“You’ve got the job!”
The buzz that comes from hearing those words can’t be denied but, for many of us, that initial euphoria is often replaced with fear.
Whether you’re recently qualified or an experienced hand, learning the ‘rules’ of a new workplace can be daunting. Having confidence in your own ability is one thing but your new workplace will have acceptable patterns, codes, routines to which you are not privy…yet.
How quickly you grasp the workplace culture and the professional (and social) expectations will dictate how comfortably you’ll fit in and how well you will succeed in your new role.
As a new hire, you should be inducted through comprehensive onboarding. Good companies know the value of doing this well, but others are notoriously bad at providing orientation programs. Some might corral a current employee to give a cursory meet, greet and tour of the facilities or, worse still, leave the new employees entirely to their own devices. The new hire is unlikely to learn much in either of these scenarios which are guaranteed to increase rather than diffuse anxiety.
So, while it is the company’s responsibility to help you assimilate, you can do much to get onboard and demonstrate your potential from the outset.
Remember what you promised in your interview.
Don’t reinvent yourself as someone else just to please. You sold your employers a vision of your brand. What was it? A respectful, diligent, professional employee qualified to do the job? A go-getter with original ideas? Aim to deliver on that promise from day 1.
Demonstrate good time management and organisation.
This isn’t solely to impress your employer (though it undoubtedly will) but for your own sanity. When projects pile up and the pressure is on, a well-practised schedule of goal setting and prioritising will help you avoid pressure situations.

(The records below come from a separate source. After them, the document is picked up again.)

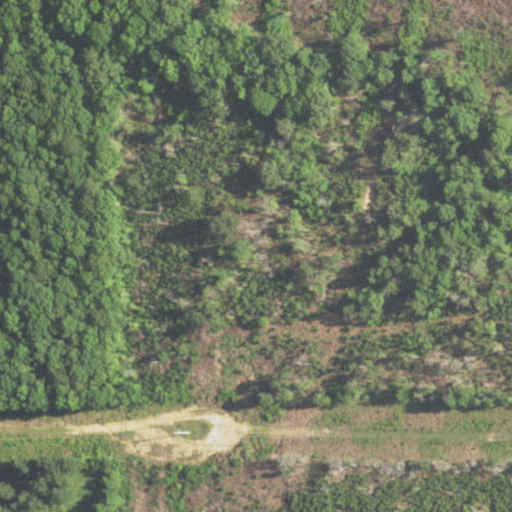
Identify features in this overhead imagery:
building: (106, 504)
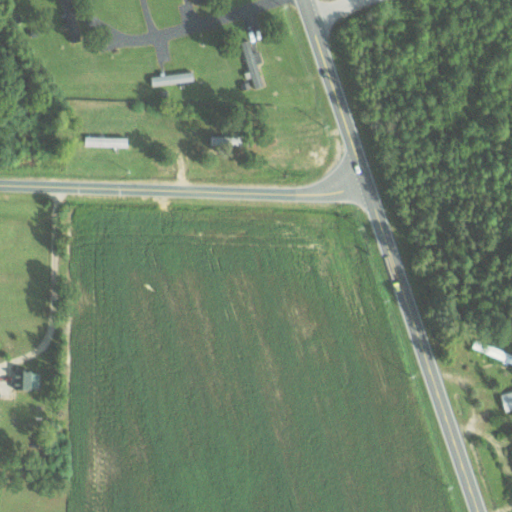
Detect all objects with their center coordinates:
road: (337, 9)
road: (147, 17)
road: (202, 25)
building: (251, 63)
building: (165, 78)
road: (183, 187)
road: (392, 255)
road: (51, 289)
building: (496, 352)
building: (26, 380)
building: (506, 399)
building: (511, 452)
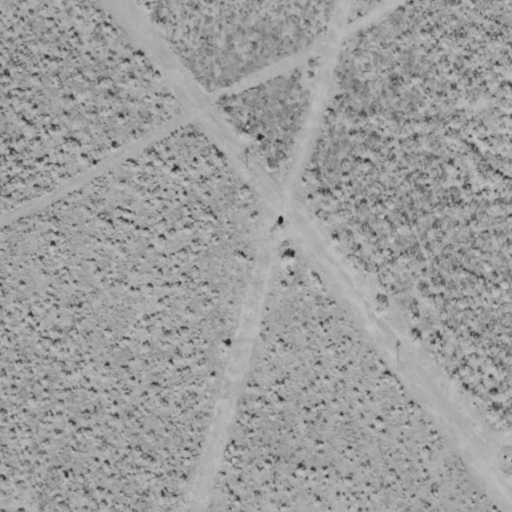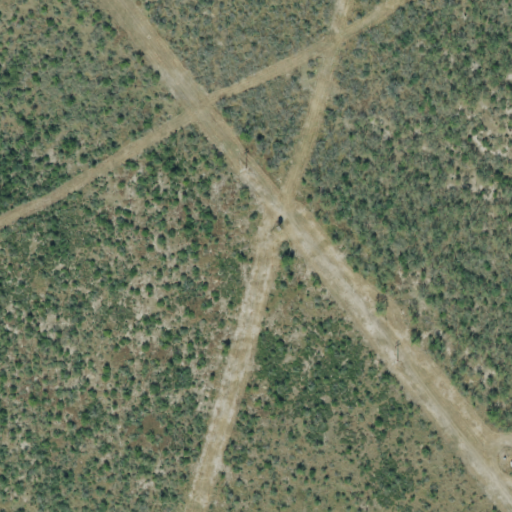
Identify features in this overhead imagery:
power tower: (247, 169)
power tower: (398, 361)
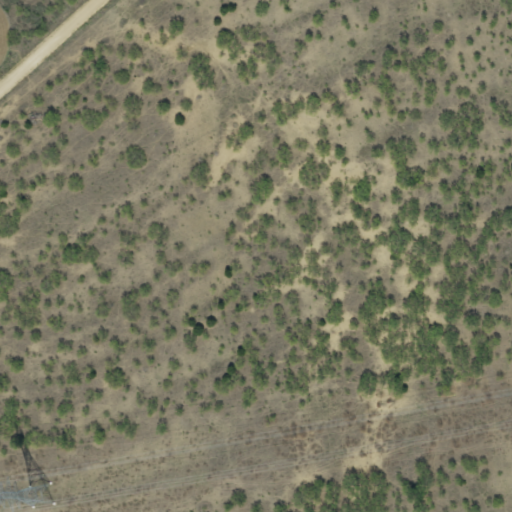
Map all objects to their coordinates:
road: (47, 40)
power tower: (41, 496)
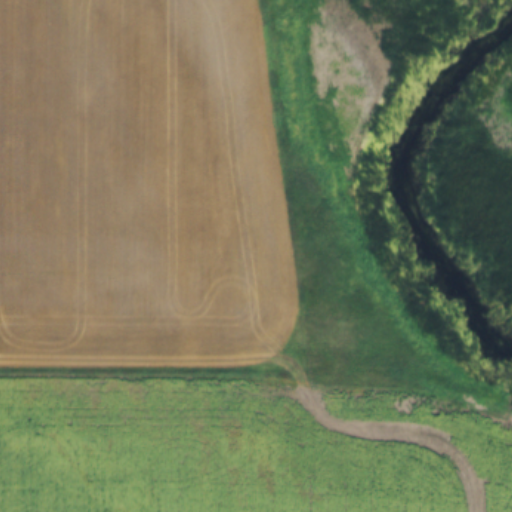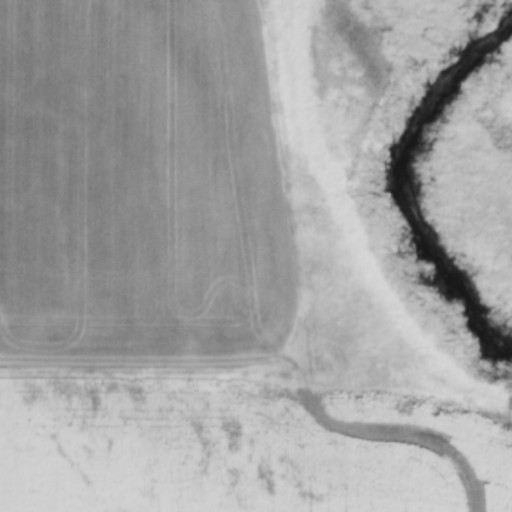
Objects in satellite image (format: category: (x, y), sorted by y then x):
river: (401, 175)
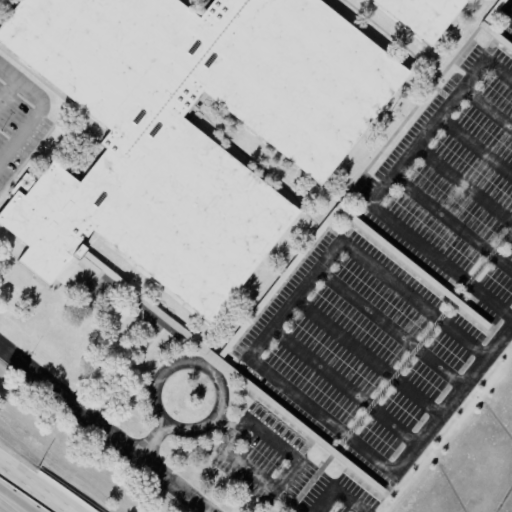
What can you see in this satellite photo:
road: (511, 24)
road: (496, 74)
road: (8, 93)
road: (485, 111)
road: (37, 112)
building: (206, 120)
building: (196, 126)
road: (423, 133)
road: (473, 149)
road: (462, 187)
road: (451, 221)
road: (439, 262)
road: (292, 301)
road: (412, 301)
parking lot: (393, 320)
road: (391, 330)
road: (367, 359)
road: (343, 388)
road: (454, 402)
road: (319, 417)
road: (161, 424)
road: (101, 431)
road: (150, 442)
road: (35, 485)
road: (277, 487)
road: (16, 500)
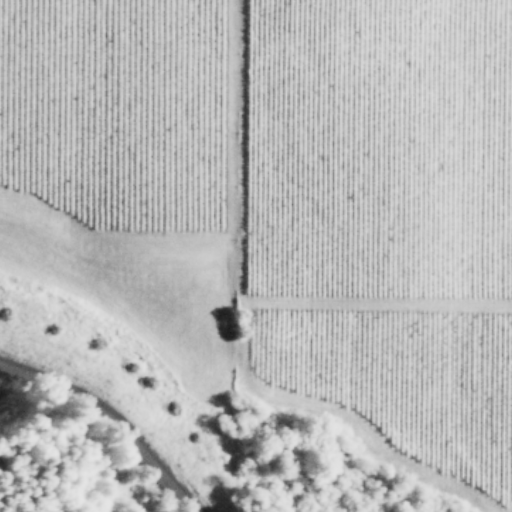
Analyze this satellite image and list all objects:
road: (111, 418)
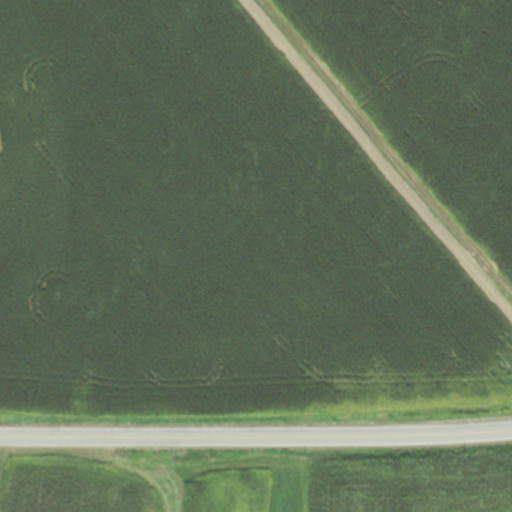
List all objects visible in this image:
road: (256, 441)
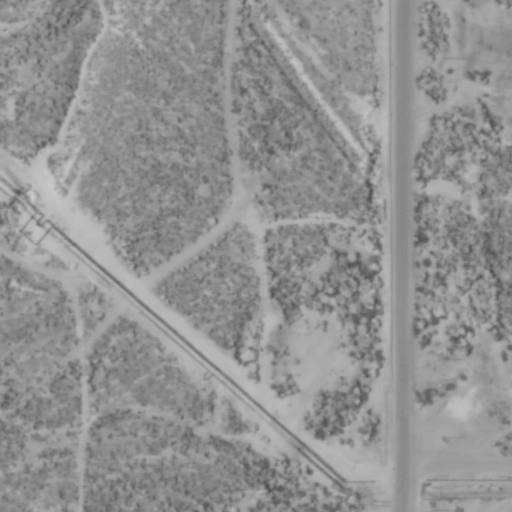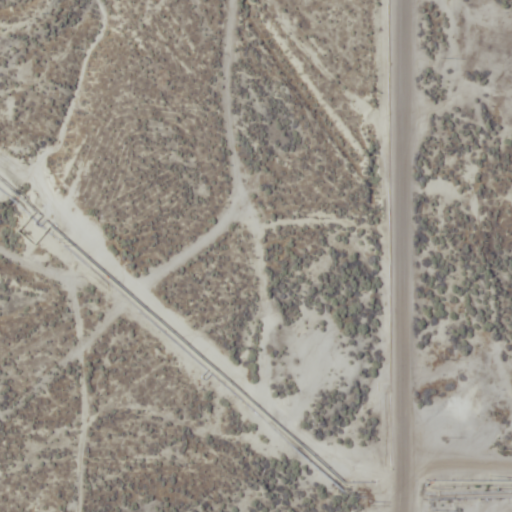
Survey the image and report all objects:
road: (463, 99)
road: (412, 154)
road: (215, 232)
road: (509, 510)
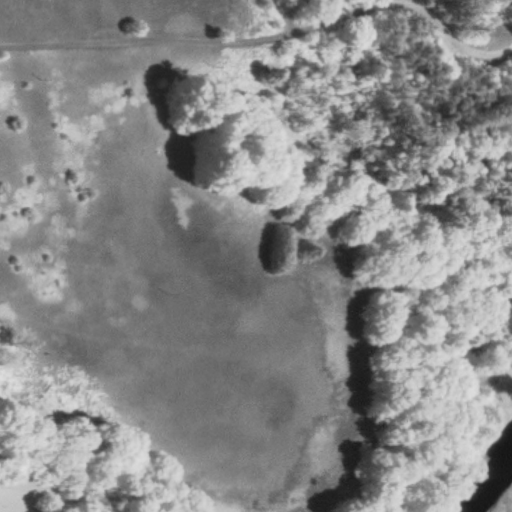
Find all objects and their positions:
road: (268, 34)
river: (484, 477)
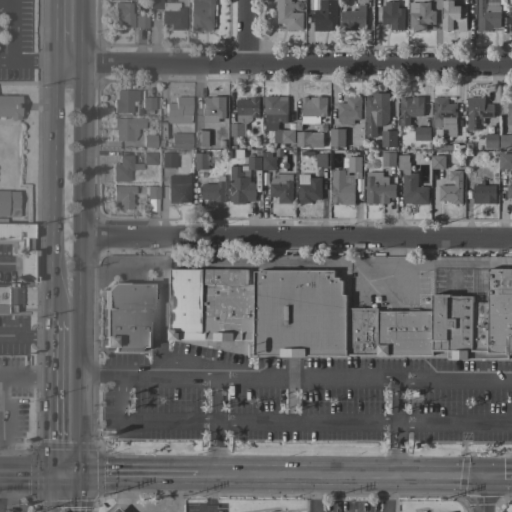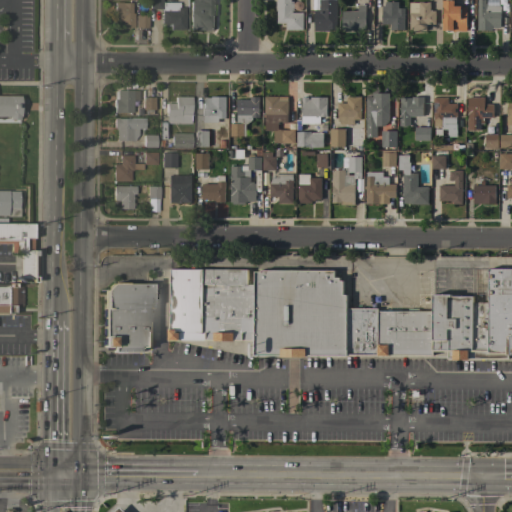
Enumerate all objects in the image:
building: (124, 12)
building: (122, 13)
building: (167, 13)
building: (170, 13)
building: (200, 14)
building: (422, 14)
building: (486, 14)
building: (487, 14)
building: (201, 15)
building: (287, 15)
building: (288, 15)
building: (391, 15)
building: (392, 15)
building: (511, 15)
building: (324, 16)
building: (325, 16)
building: (419, 16)
building: (453, 16)
building: (452, 17)
building: (352, 19)
building: (353, 19)
building: (139, 20)
building: (140, 20)
road: (51, 31)
road: (80, 31)
road: (243, 32)
road: (25, 61)
road: (66, 62)
road: (296, 64)
building: (122, 99)
building: (123, 99)
building: (147, 102)
building: (147, 104)
building: (9, 105)
building: (9, 106)
building: (211, 108)
building: (212, 109)
building: (245, 109)
building: (311, 109)
building: (312, 109)
building: (408, 109)
building: (409, 109)
building: (177, 110)
building: (178, 110)
building: (347, 110)
building: (348, 110)
building: (273, 112)
building: (374, 112)
building: (375, 112)
building: (477, 112)
building: (475, 113)
building: (509, 113)
building: (243, 115)
building: (442, 117)
building: (443, 117)
building: (277, 119)
building: (126, 127)
building: (126, 127)
building: (233, 129)
building: (421, 133)
building: (282, 136)
building: (419, 136)
building: (335, 137)
building: (199, 138)
building: (336, 138)
building: (386, 138)
building: (179, 139)
building: (201, 139)
building: (307, 139)
building: (308, 139)
building: (147, 140)
building: (149, 140)
building: (180, 140)
building: (387, 140)
building: (490, 141)
building: (503, 141)
building: (505, 141)
road: (81, 150)
building: (147, 157)
building: (148, 157)
building: (166, 159)
building: (167, 159)
building: (386, 159)
building: (387, 159)
building: (198, 160)
building: (266, 160)
building: (320, 160)
building: (437, 160)
building: (200, 161)
building: (436, 161)
building: (504, 161)
building: (505, 161)
building: (135, 162)
building: (268, 163)
building: (121, 168)
building: (123, 168)
building: (242, 181)
building: (344, 181)
building: (345, 181)
building: (240, 184)
building: (410, 184)
building: (410, 186)
building: (279, 187)
building: (281, 187)
building: (177, 188)
building: (178, 188)
building: (307, 188)
building: (376, 188)
building: (378, 188)
building: (450, 188)
building: (451, 189)
building: (213, 190)
road: (49, 191)
building: (151, 191)
building: (152, 191)
building: (211, 191)
building: (308, 191)
building: (509, 191)
building: (482, 194)
building: (483, 194)
building: (123, 195)
building: (121, 196)
building: (8, 202)
building: (9, 202)
road: (296, 239)
building: (18, 245)
building: (20, 246)
road: (393, 251)
road: (336, 261)
road: (163, 275)
building: (9, 296)
building: (9, 297)
building: (125, 316)
building: (332, 316)
building: (126, 317)
road: (24, 335)
road: (79, 354)
road: (295, 374)
road: (1, 383)
road: (47, 396)
road: (396, 399)
road: (290, 422)
road: (217, 447)
road: (395, 449)
road: (63, 472)
traffic signals: (79, 472)
road: (136, 472)
road: (23, 473)
traffic signals: (47, 473)
road: (334, 474)
road: (493, 478)
road: (47, 492)
road: (79, 492)
road: (209, 492)
road: (163, 493)
road: (475, 495)
road: (348, 508)
building: (117, 510)
building: (119, 510)
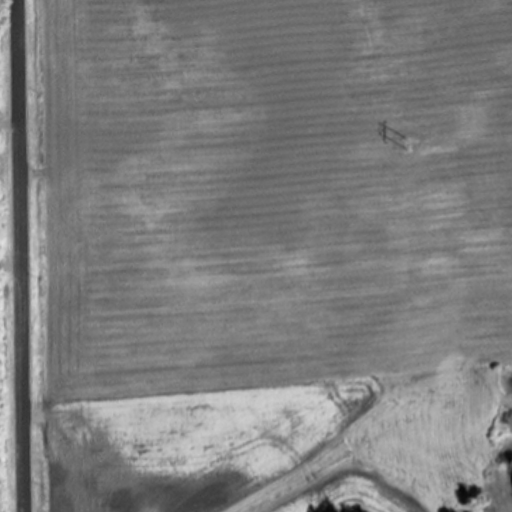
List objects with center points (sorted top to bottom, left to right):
power tower: (412, 144)
crop: (251, 232)
crop: (4, 247)
road: (18, 256)
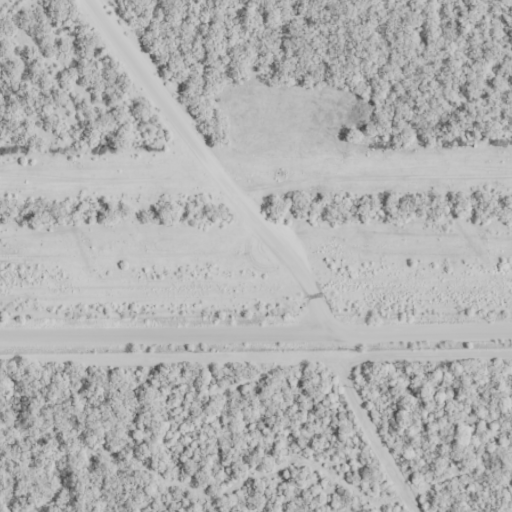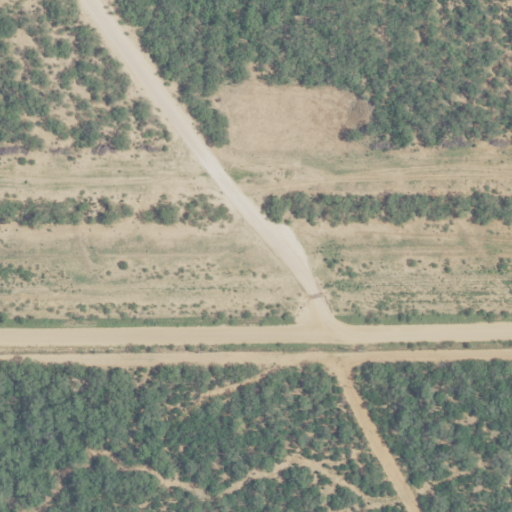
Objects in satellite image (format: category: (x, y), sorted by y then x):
road: (215, 165)
road: (256, 335)
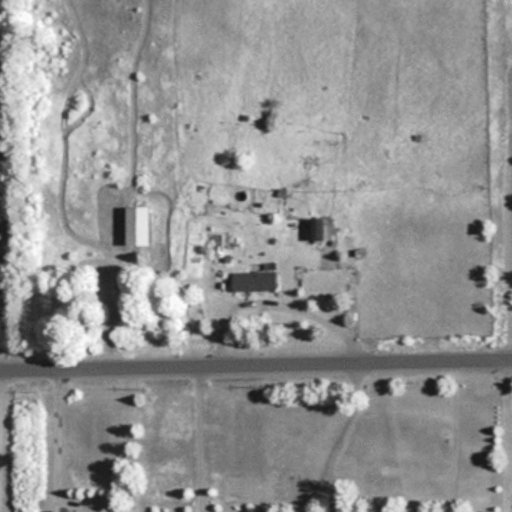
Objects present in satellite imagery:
building: (140, 225)
building: (319, 229)
building: (255, 281)
road: (256, 370)
road: (1, 379)
road: (53, 442)
road: (501, 457)
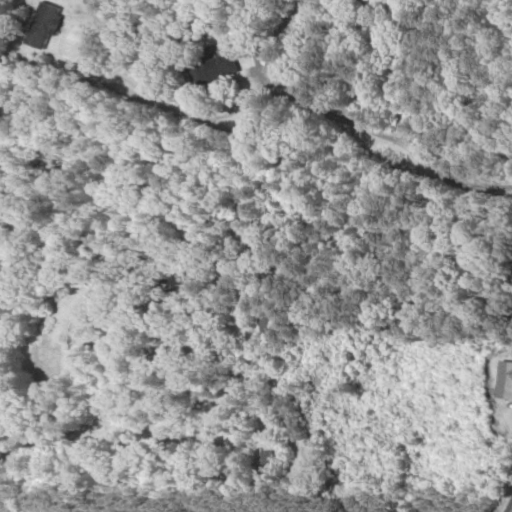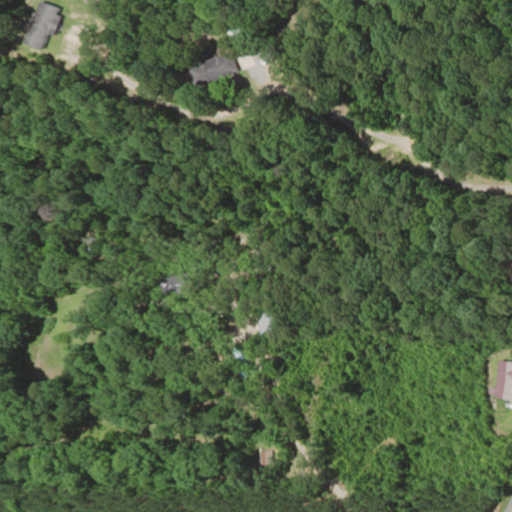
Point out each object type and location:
building: (56, 24)
building: (213, 68)
building: (178, 284)
building: (270, 324)
building: (509, 381)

Don’t impose your ideas or expectations too soon. Give yourself time to get to know people and allow them time to see you in action. If you work well, they will be much more responsive to later demands.
While remaining friendly, ‘get the lie of the land’. Avoid becoming embroiled in unhealthy cliques or workplace gossip which can quickly become toxic. For new hires, there is often the temptation to fall for this as a way of joining in, but it pays to be watchful first. Minding your own business isn’t a bad mantra so long as you don’t ignore unsafe or unethical practices or behaviour.
Ask questions judiciously and listen well to the answers.
For new hires, it’s perfectly natural that you will need information or clarification. Aim to ask the most competent source and listen carefully to the answer so you don’t have to ask again. Choose your moment so there’s time to engage with your source. Most people are flattered when asked for help but only if it doesn’t interrupt their own work.
Practise being respectfully assertive.
Aiming to please by always saying ‘yes’ quickly backfires, so learn to say ‘no’ effectively. Provide valid reasons for saying no to additional tasks that exceed your job’s scope. Offer alternative ways of getting the task done or negotiate more realistic completion dates. When time allows, help out colleagues but don’t allow yourself to become a ‘doormat’.
Finally, when you have learnt the ropes and become part of the establishment, it might be worthwhile suggesting that onboarding future employees should become a focus for development!